At first the position was an Episcopate, which was revered as one of the three most ancient Episcopates, along with Rome and Antioch, several centuries before Jerusalem or Constantinople attained that status in 381 or 451; the five subsequently came to be known as the Pentarchy. It was, de facto, elevated to an Archiepiscopal status by the local Alexandrine Council on the one hand and it was then regulated by canon law of the First Ecumenical Council stipulating that all the Egyptian episcopal and metropolitan provinces be subjected to this Metropolitan See of Alexandria, as was already the prevailing custom.
The office was acknowledged as a Patriarchate by the time of the First Council of Ephesus, and was officially ratified as such by the Council of Chalcedon. The title Pope was originally used in a capacity of an appellation rather than a title and eventually it became a title, but unlike the case of the Pope of Rome, the Pope of Alexandria had no distinction in his Papal or Pontifical titles on the one hand and his Patriarchal titles on the other. They were used together in the same capacity and this dual title did not put him on a higher ecclesiastical/hierarchical level than the other Patriarchs of the Pentarchy.

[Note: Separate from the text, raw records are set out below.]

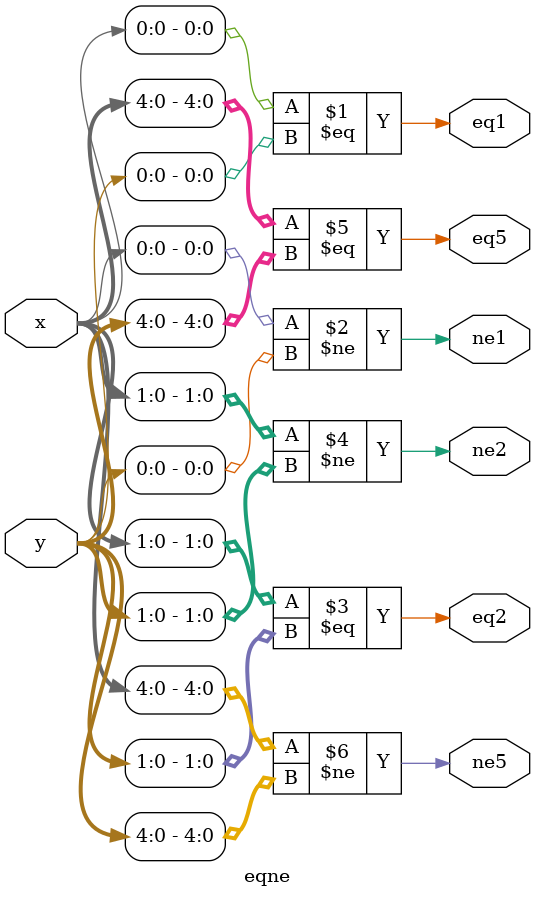
<source format=v>
module eqne(	// file.cleaned.mlir:2:3
  input  [7:0] x,	// file.cleaned.mlir:2:22
               y,	// file.cleaned.mlir:2:34
  output       eq1,	// file.cleaned.mlir:2:47
               ne1,	// file.cleaned.mlir:2:61
               eq2,	// file.cleaned.mlir:2:75
               ne2,	// file.cleaned.mlir:2:89
               eq5,	// file.cleaned.mlir:2:103
               ne5	// file.cleaned.mlir:2:117
);

  assign eq1 = x[0] == y[0];	// file.cleaned.mlir:3:10, :4:10, :5:10, :15:5
  assign ne1 = x[0] != y[0];	// file.cleaned.mlir:3:10, :4:10, :6:10, :15:5
  assign eq2 = x[1:0] == y[1:0];	// file.cleaned.mlir:7:10, :8:10, :9:10, :15:5
  assign ne2 = x[1:0] != y[1:0];	// file.cleaned.mlir:7:10, :8:10, :10:10, :15:5
  assign eq5 = x[4:0] == y[4:0];	// file.cleaned.mlir:11:10, :12:10, :13:11, :15:5
  assign ne5 = x[4:0] != y[4:0];	// file.cleaned.mlir:11:10, :12:10, :14:11, :15:5
endmodule


</source>
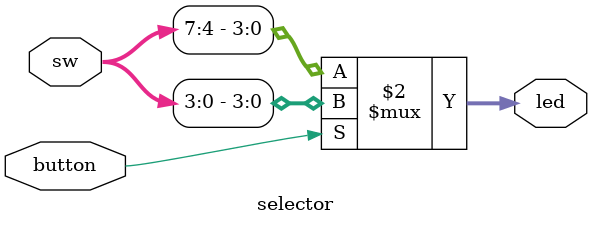
<source format=v>
module selector(sw, led, button);
	input [7:0] sw;
	output [3:0] led;
	input button;
	assign led= (button==1'b1) ? sw[3:0] : sw[7:4];
endmodule	
</source>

Papa has been the specific designation for the Archbishop of Alexandria and Patriarch of all Africa on the See of Saint Mark. Historically, this office has held the title of Pope, "Παπας" (papas), which means "Father" in the Greek and the Coptic languages, since Pope Heracleus, the 13th Alexandrine Bishop (232–249 AD), was the first to associate the appellation of Pope with the title of the Bishop of Alexandria.

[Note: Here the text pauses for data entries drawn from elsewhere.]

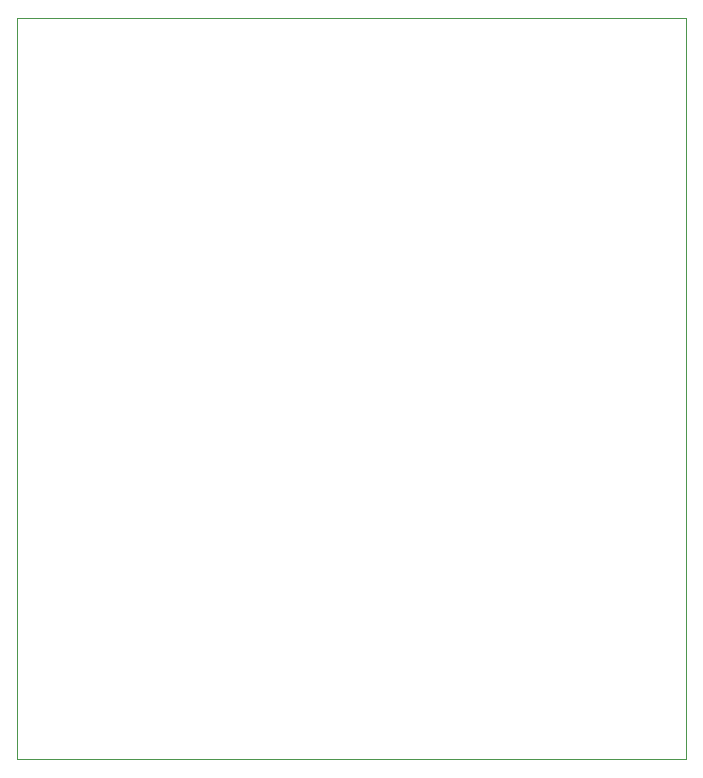
<source format=gm1>
%TF.GenerationSoftware,KiCad,Pcbnew,(6.0.4)*%
%TF.CreationDate,2022-04-18T09:54:31-07:00*%
%TF.ProjectId,stm32f091_project_condensed_v02,73746d33-3266-4303-9931-5f70726f6a65,v01*%
%TF.SameCoordinates,Original*%
%TF.FileFunction,Profile,NP*%
%FSLAX46Y46*%
G04 Gerber Fmt 4.6, Leading zero omitted, Abs format (unit mm)*
G04 Created by KiCad (PCBNEW (6.0.4)) date 2022-04-18 09:54:31*
%MOMM*%
%LPD*%
G01*
G04 APERTURE LIST*
%TA.AperFunction,Profile*%
%ADD10C,0.050000*%
%TD*%
G04 APERTURE END LIST*
D10*
X87901620Y-143942760D02*
X144543620Y-143942760D01*
X144543620Y-143942760D02*
X144543620Y-81204760D01*
X144543620Y-81204760D02*
X87901620Y-81204760D01*
X87901620Y-81204760D02*
X87901620Y-143942760D01*
M02*

</source>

The word pope derives from Greek πάππας meaning "Father". In the early centuries of Christianity, this title was applied, especially in the east, to all bishops and other senior clergy; in the west it began to be used particularly of the Bishop of Rome, rather than for bishops in general, in the 6th century and it was only in 1075 that Pope Gregory VII issued a declaration that has been widely interpreted as stating this by then established convention. By the same 6th century this was also the normal practice of the imperial chancery of Constantinople.

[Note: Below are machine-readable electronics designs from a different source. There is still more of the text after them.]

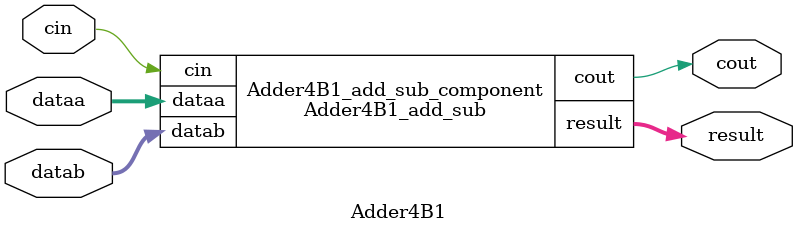
<source format=v>
module Adder4B1_add_sub(	// file.cleaned.mlir:2:3
  input        cin,	// file.cleaned.mlir:2:42
  input  [3:0] dataa,	// file.cleaned.mlir:2:56
               datab,	// file.cleaned.mlir:2:72
  output       cout,	// file.cleaned.mlir:2:89
  output [3:0] result	// file.cleaned.mlir:2:104
);

  wire [5:0] wire_result_int = {1'h0, dataa, cin} + {1'h0, datab, cin};	// file.cleaned.mlir:3:14, :4:10, :5:10, :6:10
  assign cout = wire_result_int[5];	// file.cleaned.mlir:6:10, :8:10, :9:5
  assign result = wire_result_int[4:1];	// file.cleaned.mlir:6:10, :7:10, :9:5
endmodule

module Adder4B1(	// file.cleaned.mlir:11:3
  input        cin,	// file.cleaned.mlir:11:26
  input  [3:0] dataa,	// file.cleaned.mlir:11:40
               datab,	// file.cleaned.mlir:11:56
  output       cout,	// file.cleaned.mlir:11:73
  output [3:0] result	// file.cleaned.mlir:11:88
);

  Adder4B1_add_sub Adder4B1_add_sub_component (	// file.cleaned.mlir:12:76
    .cin    (cin),
    .dataa  (dataa),
    .datab  (datab),
    .cout   (cout),
    .result (result)
  );	// file.cleaned.mlir:12:76
endmodule


</source>
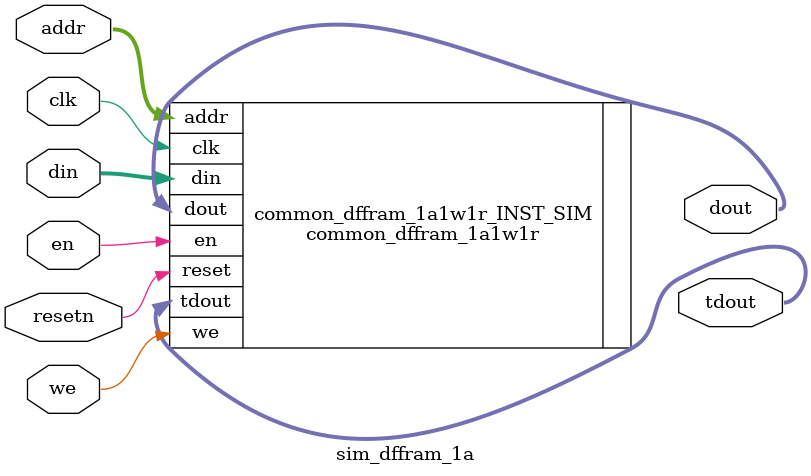
<source format=v>


module sim_dffram_1a #(
    parameter       RAM_WIDTH   = 32,
    parameter       RAM_DEPTH   = 32
) (
    input   wire                clk,
    input   wire                resetn,

    input   wire [4:0]          addr,
    input   wire                en,
    input   wire                we,

    input   wire [31:0]         din,
    output  wire [31:0]         dout,

    output  wire [1023:0]       tdout
);

    common_dffram_1a1w1r #(
        .RAM_WIDTH          (RAM_WIDTH),
        .RAM_DEPTH          (RAM_DEPTH),

        .ONEHOT_ADDRESSING  (0),
        .BIT_WRITE_ENABLE   (0),
        .DATA_COUPLED       (1)
    ) common_dffram_1a1w1r_INST_SIM (
        .clk    (clk),
        .reset  (resetn),

        .addr   (addr),
        .en     (en),
        .we     (we),

        .din    (din),
        .dout   (dout),

        .tdout  (tdout)
    );

endmodule

</source>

The earliest record of the use of this title was in regard to Pope Heraclas of Alexandria (232–248) in a letter written by his successor, Pope Dionysius of Alexandria, to Philemon, a Roman presbyter:
τοῦτον ἐγὼ τὸν κανόνα καὶ τὸν τύπον παρὰ τοῦ μακαρίου πάπα ἡμῶν Ἡρακλᾶ παρέλαβον.Which translates into:
I received this rule and ordinance from our blessed father/pope, Heraclas.According to the Oxford English Dictionary, the earliest recorded use of the title "pope" in English is in an Old English translation (c. 950) of Bede's Ecclesiastical History of the English People:
Þa wæs in þa tid Uitalius papa þæs apostolican seðles aldorbiscop.In modern English:
At that time, Pope Vitalian was chief bishop of the apostolic see.According to Church tradition, the Patriarchate was founded in 42 by the Apostle Saint Mark the Evangelist. All churches acknowledge the same succession of church leaders up to about the monophysite Robber Council of Ephesus of 429 and the orthodox Chalcedonian Council of Chalcedon 451, that gave rise to the non-Chalcedonian (miaphysite/monophysite) Coptic Orthodox Church of Alexandria, and to the chalcedonian Greek Orthodox Church of Alexandria.